* _YOUR GOAL_:
Copy every line of the entries below verbatim, leaving out the pictures.

People photos marked with keypoints

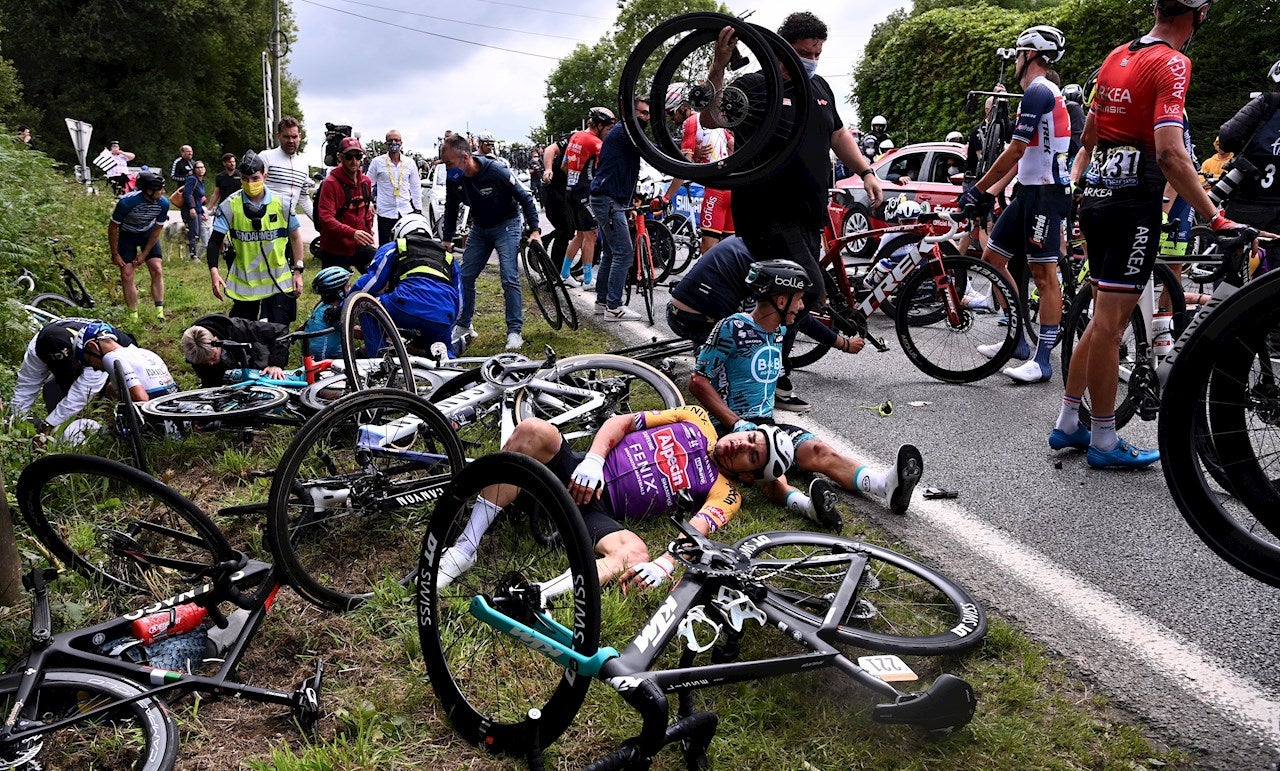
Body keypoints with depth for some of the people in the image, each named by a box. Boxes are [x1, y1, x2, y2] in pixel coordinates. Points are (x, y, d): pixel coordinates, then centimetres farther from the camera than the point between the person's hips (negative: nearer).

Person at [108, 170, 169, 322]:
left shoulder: (163, 203, -24)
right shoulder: (127, 202, -33)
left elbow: (157, 229, -10)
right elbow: (113, 228, -18)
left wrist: (144, 254, -9)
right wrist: (115, 254, -13)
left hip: (148, 234, 3)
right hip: (126, 234, -2)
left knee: (157, 271, -11)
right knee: (127, 275, -8)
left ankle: (160, 311, -8)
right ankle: (133, 316, 0)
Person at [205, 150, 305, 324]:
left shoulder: (281, 204, -5)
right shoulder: (229, 206, -6)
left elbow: (295, 237, 6)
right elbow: (215, 241, -7)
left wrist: (298, 271, 2)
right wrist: (214, 272, -22)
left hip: (279, 282, 0)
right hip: (243, 282, 0)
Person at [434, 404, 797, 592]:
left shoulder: (724, 493, 8)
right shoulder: (696, 420, 16)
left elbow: (696, 533, -12)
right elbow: (621, 422, 10)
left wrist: (664, 565, -33)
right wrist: (592, 460, -9)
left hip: (600, 510, -2)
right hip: (582, 474, 3)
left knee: (635, 554, -36)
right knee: (534, 430, -29)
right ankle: (465, 548, -27)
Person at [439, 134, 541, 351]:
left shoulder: (497, 172, -28)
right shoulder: (454, 179, -12)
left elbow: (525, 199, -19)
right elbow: (451, 210, 6)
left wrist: (535, 230, -25)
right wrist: (447, 240, 7)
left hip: (506, 225, -6)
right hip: (479, 228, 6)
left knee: (510, 278, -15)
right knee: (465, 276, 3)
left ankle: (514, 331, -8)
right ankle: (464, 325, 18)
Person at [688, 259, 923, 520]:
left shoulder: (779, 332, 14)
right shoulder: (733, 328, -11)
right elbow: (698, 381, -14)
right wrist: (738, 424, -19)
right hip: (730, 427, -6)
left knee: (819, 451, -22)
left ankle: (886, 483, -45)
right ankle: (806, 504, -67)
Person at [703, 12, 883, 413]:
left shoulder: (820, 88, 17)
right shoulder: (755, 86, -8)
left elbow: (837, 133, 30)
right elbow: (711, 119, -24)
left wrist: (866, 172, 23)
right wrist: (719, 65, -34)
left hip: (809, 217, 8)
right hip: (768, 215, -8)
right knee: (809, 289, -17)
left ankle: (773, 373, 21)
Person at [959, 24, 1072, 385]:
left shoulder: (1039, 91, -13)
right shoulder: (1039, 93, 19)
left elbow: (1014, 152, -18)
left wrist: (978, 189, -11)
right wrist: (990, 190, 18)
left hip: (1045, 192, -11)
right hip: (1030, 191, 11)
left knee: (1043, 274, -9)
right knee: (992, 257, 12)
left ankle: (1043, 360, -6)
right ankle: (1017, 340, 19)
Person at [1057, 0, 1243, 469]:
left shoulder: (1117, 56, 13)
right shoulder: (1172, 63, -11)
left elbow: (1087, 138, 20)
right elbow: (1170, 154, -23)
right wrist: (1216, 219, -22)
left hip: (1096, 198, 8)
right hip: (1133, 205, -8)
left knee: (1105, 318, 15)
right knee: (1109, 323, -3)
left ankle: (1067, 425, 21)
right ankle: (1104, 442, 6)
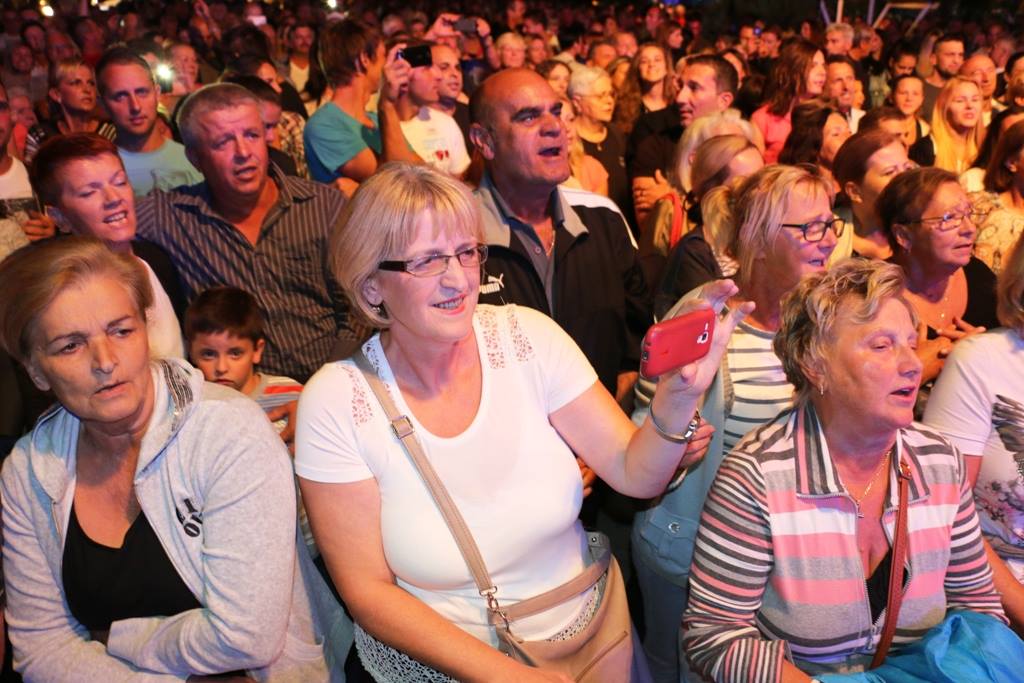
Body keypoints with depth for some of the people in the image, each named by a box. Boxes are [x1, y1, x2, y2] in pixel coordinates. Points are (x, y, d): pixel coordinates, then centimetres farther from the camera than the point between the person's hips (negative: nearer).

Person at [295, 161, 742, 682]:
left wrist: (678, 393, -27)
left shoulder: (529, 337, -10)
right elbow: (368, 590, -10)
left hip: (588, 632, 3)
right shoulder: (336, 402, -16)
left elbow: (636, 475, -9)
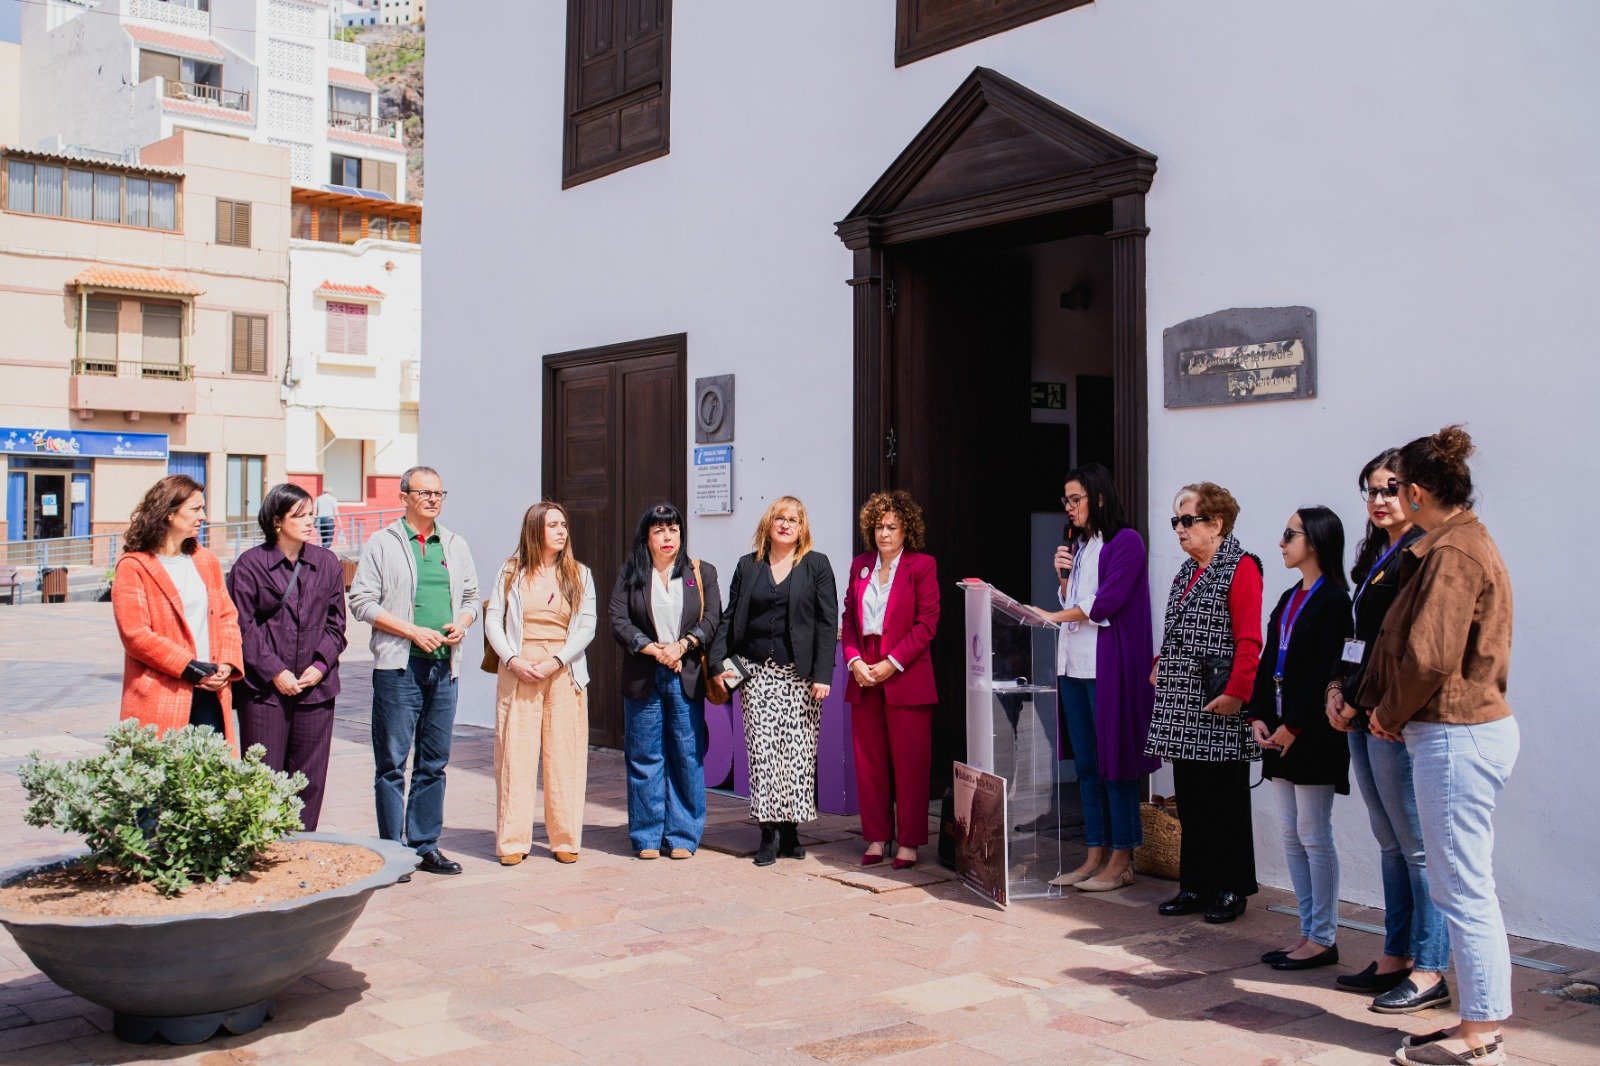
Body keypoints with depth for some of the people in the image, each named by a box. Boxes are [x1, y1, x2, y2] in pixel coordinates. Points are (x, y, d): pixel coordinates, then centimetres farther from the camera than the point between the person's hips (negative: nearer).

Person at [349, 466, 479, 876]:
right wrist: (413, 631, -13)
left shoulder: (456, 546, 15)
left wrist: (461, 624, -1)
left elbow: (471, 596, 21)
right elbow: (362, 601, -5)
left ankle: (426, 846, 17)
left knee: (434, 762, 9)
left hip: (444, 666, 5)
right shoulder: (382, 543, 1)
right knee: (392, 762, -1)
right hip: (398, 667, -5)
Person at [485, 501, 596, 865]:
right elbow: (493, 620, 4)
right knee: (515, 754, -1)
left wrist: (556, 662, -12)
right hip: (518, 671, 0)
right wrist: (512, 660, -10)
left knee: (565, 756, 0)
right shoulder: (512, 572, 7)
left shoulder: (579, 574, 8)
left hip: (564, 672, 1)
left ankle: (565, 839, 8)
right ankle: (513, 841, 5)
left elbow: (587, 626, 0)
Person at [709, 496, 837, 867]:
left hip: (799, 674, -2)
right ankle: (769, 832, 4)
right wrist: (720, 662, -3)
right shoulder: (747, 566, 12)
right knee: (761, 750, -1)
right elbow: (730, 619, 11)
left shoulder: (816, 565, 4)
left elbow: (827, 623, -1)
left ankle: (791, 827, 9)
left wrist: (822, 675, -9)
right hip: (757, 673, 2)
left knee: (797, 750, -2)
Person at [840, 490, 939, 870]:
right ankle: (876, 838, 16)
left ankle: (908, 843, 7)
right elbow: (849, 618, 12)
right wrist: (854, 660, -3)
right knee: (869, 763, 7)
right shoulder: (860, 565, 13)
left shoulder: (922, 565, -1)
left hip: (905, 678, -4)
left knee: (909, 764, 0)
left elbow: (926, 622, -7)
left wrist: (892, 664, -13)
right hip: (864, 678, 5)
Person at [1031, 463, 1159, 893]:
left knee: (1113, 761, -4)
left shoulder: (1126, 542, -5)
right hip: (1073, 664, 8)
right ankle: (1096, 855, 14)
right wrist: (1062, 577, 5)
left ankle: (1121, 861, 3)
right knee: (1085, 764, 8)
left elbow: (1106, 601, -15)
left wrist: (1055, 617, -16)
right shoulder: (1077, 546, 18)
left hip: (1108, 664, -8)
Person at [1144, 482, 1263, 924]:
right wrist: (1160, 668, 10)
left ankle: (1231, 889, 12)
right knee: (1189, 799, 10)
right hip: (1182, 705, 8)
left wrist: (1236, 693, -21)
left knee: (1225, 800, 1)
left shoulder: (1240, 568, -8)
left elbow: (1249, 641, -15)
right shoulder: (1187, 573, 17)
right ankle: (1195, 885, 19)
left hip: (1218, 707, -8)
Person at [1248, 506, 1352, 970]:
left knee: (1315, 836, -2)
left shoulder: (1332, 599, -11)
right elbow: (1268, 662, 14)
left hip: (1312, 734, -9)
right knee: (1292, 836, 11)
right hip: (1280, 732, 9)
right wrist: (1258, 717, 3)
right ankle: (1308, 931, 19)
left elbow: (1323, 672, -17)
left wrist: (1293, 727, -17)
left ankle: (1323, 938, 7)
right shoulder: (1289, 598, 16)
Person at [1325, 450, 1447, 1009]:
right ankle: (1396, 958, 20)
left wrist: (1356, 699, -12)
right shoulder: (1376, 554, 17)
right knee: (1390, 845, 13)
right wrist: (1337, 686, 5)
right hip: (1365, 716, 9)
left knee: (1417, 847, -2)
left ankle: (1430, 970, 5)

* _RESULT OF THE EXERCISE_:
Body keypoints with depth for some of the people in the image, each named by a box. Boxes are [x1, y1, x2, y2] in pixel coordinates. Points are (x, y, d): pixel coordinates, then centimetres farther from the camera than the point between the person's hips (negative: nearer).

Person at [108, 170, 169, 322]:
left shoulder: (163, 203, -24)
right shoulder: (127, 202, -33)
left elbow: (157, 229, -10)
right elbow: (113, 228, -18)
left wrist: (144, 254, -9)
right wrist: (115, 254, -13)
left hip: (148, 234, 3)
right hip: (126, 234, -2)
left knee: (157, 271, -11)
right knee: (127, 275, -8)
left ankle: (160, 311, -8)
right ankle: (133, 316, 0)
Person at [205, 150, 305, 324]:
left shoulder: (281, 204, -5)
right shoulder: (229, 206, -6)
left elbow: (295, 237, 6)
right elbow: (215, 241, -7)
left wrist: (298, 271, 2)
right wrist: (214, 272, -22)
left hip: (279, 282, 0)
right hip: (243, 282, 0)
Person at [434, 404, 797, 592]:
left shoulder: (724, 493, 8)
right shoulder: (696, 420, 16)
left elbow: (696, 533, -12)
right elbow: (621, 422, 10)
left wrist: (664, 565, -33)
right wrist: (592, 460, -9)
left hip: (600, 510, -2)
right hip: (582, 474, 3)
left knee: (635, 554, -36)
right knee: (534, 430, -29)
right ankle: (465, 548, -27)
Person at [439, 134, 541, 351]:
left shoulder: (497, 172, -28)
right shoulder: (454, 179, -12)
left elbow: (525, 199, -19)
right elbow: (451, 210, 6)
left wrist: (535, 230, -25)
right wrist: (447, 240, 7)
left hip: (506, 225, -6)
right hip: (479, 228, 6)
left knee: (510, 278, -15)
right knee: (465, 276, 3)
left ankle: (514, 331, -8)
right ankle: (464, 325, 18)
Person at [688, 259, 923, 520]:
left shoulder: (779, 332, 14)
right shoulder: (733, 328, -11)
right elbow: (698, 381, -14)
right wrist: (738, 424, -19)
right hip: (730, 427, -6)
left knee: (819, 451, -22)
left ankle: (886, 483, -45)
right ankle: (806, 504, -67)
Person at [703, 12, 883, 413]:
left shoulder: (820, 88, 17)
right shoulder: (755, 86, -8)
left elbow: (837, 133, 30)
right elbow: (711, 119, -24)
left wrist: (866, 172, 23)
right wrist: (719, 65, -34)
left hip: (809, 217, 8)
right hip: (768, 215, -8)
right knee: (809, 289, -17)
left ankle: (773, 373, 21)
Person at [959, 24, 1072, 385]:
left shoulder: (1039, 91, -13)
right shoulder: (1039, 93, 19)
left elbow: (1014, 152, -18)
left wrist: (978, 189, -11)
right wrist: (990, 190, 18)
left hip: (1045, 192, -11)
right hip: (1030, 191, 11)
left knee: (1043, 274, -9)
right knee: (992, 257, 12)
left ankle: (1043, 360, -6)
right ankle: (1017, 340, 19)
Person at [1057, 0, 1243, 469]:
left shoulder: (1117, 56, 13)
right shoulder: (1172, 63, -11)
left elbow: (1087, 138, 20)
right elbow: (1170, 154, -23)
right wrist: (1216, 219, -22)
left hip: (1096, 198, 8)
right hip: (1133, 205, -8)
left knee: (1105, 318, 15)
right knee: (1109, 323, -3)
left ankle: (1067, 425, 21)
right ankle: (1104, 442, 6)
Body keypoints with depth for some of the people in the image, each named by a box. Boxes are [x1, y1, x2, y2] in pixel coordinates. Points are (x, y, d): pixel coordinates, then centimetres farther from the camera than the point between the person's hips (negative: nearer).

Person at [295, 161, 742, 682]:
left wrist: (678, 393, -27)
left shoulder: (529, 337, -10)
right elbow: (368, 590, -10)
left hip: (588, 632, 3)
right shoulder: (336, 402, -16)
left elbow: (636, 475, -9)
Body keypoints with depth for some of the people in the image, each named by a box. Boxes are [x1, y1, x2, y2] in pixel coordinates. Points are (x, y, d): pixel coordinates, then centimetres farther from the camera than the point between the person's hips (negative: nearer).

Person at [349, 466, 479, 876]:
right wrist: (413, 631, -13)
left shoulder: (456, 546, 15)
left wrist: (461, 624, -1)
left elbow: (471, 596, 21)
right elbow: (362, 601, -5)
left ankle: (426, 846, 17)
left knee: (434, 762, 9)
left hip: (444, 666, 5)
right shoulder: (382, 543, 1)
right knee: (392, 762, -1)
right hip: (398, 667, -5)
Person at [485, 501, 596, 865]:
right elbow: (493, 620, 4)
right knee: (515, 754, -1)
left wrist: (556, 662, -12)
right hip: (518, 671, 0)
right wrist: (512, 660, -10)
left knee: (565, 756, 0)
right shoulder: (512, 572, 7)
left shoulder: (579, 574, 8)
left hip: (564, 672, 1)
left ankle: (565, 839, 8)
right ankle: (513, 841, 5)
left elbow: (587, 626, 0)
Person at [709, 496, 837, 867]:
left hip: (799, 674, -2)
right ankle: (769, 832, 4)
right wrist: (720, 662, -3)
right shoulder: (747, 566, 12)
right knee: (761, 750, -1)
right elbow: (730, 619, 11)
left shoulder: (816, 565, 4)
left elbow: (827, 623, -1)
left ankle: (791, 827, 9)
left wrist: (822, 675, -9)
right hip: (757, 673, 2)
left knee: (797, 750, -2)
Person at [840, 490, 939, 870]:
right ankle: (876, 838, 16)
left ankle: (908, 843, 7)
right elbow: (849, 618, 12)
right wrist: (854, 660, -3)
right knee: (869, 763, 7)
right shoulder: (860, 565, 13)
left shoulder: (922, 565, -1)
left hip: (905, 678, -4)
left knee: (909, 764, 0)
left elbow: (926, 622, -7)
left wrist: (892, 664, -13)
right hip: (864, 678, 5)
Person at [1031, 463, 1159, 893]:
left knee: (1113, 761, -4)
left shoulder: (1126, 542, -5)
right hip: (1073, 664, 8)
right ankle: (1096, 855, 14)
right wrist: (1062, 577, 5)
left ankle: (1121, 861, 3)
right knee: (1085, 764, 8)
left elbow: (1106, 601, -15)
left wrist: (1055, 617, -16)
right shoulder: (1077, 546, 18)
left hip: (1108, 664, -8)
Person at [1144, 482, 1263, 924]:
right wrist: (1160, 668, 10)
left ankle: (1231, 889, 12)
right knee: (1189, 799, 10)
right hip: (1182, 705, 8)
left wrist: (1236, 693, -21)
left knee: (1225, 800, 1)
left shoulder: (1240, 568, -8)
left elbow: (1249, 641, -15)
right shoulder: (1187, 573, 17)
right ankle: (1195, 885, 19)
left hip: (1218, 707, -8)
Person at [1248, 506, 1352, 970]:
left knee: (1315, 836, -2)
left shoulder: (1332, 599, -11)
right elbow: (1268, 662, 14)
left hip: (1312, 734, -9)
right knee: (1292, 836, 11)
right hip: (1280, 732, 9)
right wrist: (1258, 717, 3)
right ankle: (1308, 931, 19)
left elbow: (1323, 672, -17)
left wrist: (1293, 727, -17)
left ankle: (1323, 938, 7)
right shoulder: (1289, 598, 16)
Person at [1325, 450, 1447, 1009]:
right ankle: (1396, 958, 20)
left wrist: (1356, 699, -12)
right shoulder: (1376, 554, 17)
right knee: (1390, 845, 13)
right wrist: (1337, 686, 5)
right hip: (1365, 716, 9)
left knee: (1417, 847, -2)
left ankle: (1430, 970, 5)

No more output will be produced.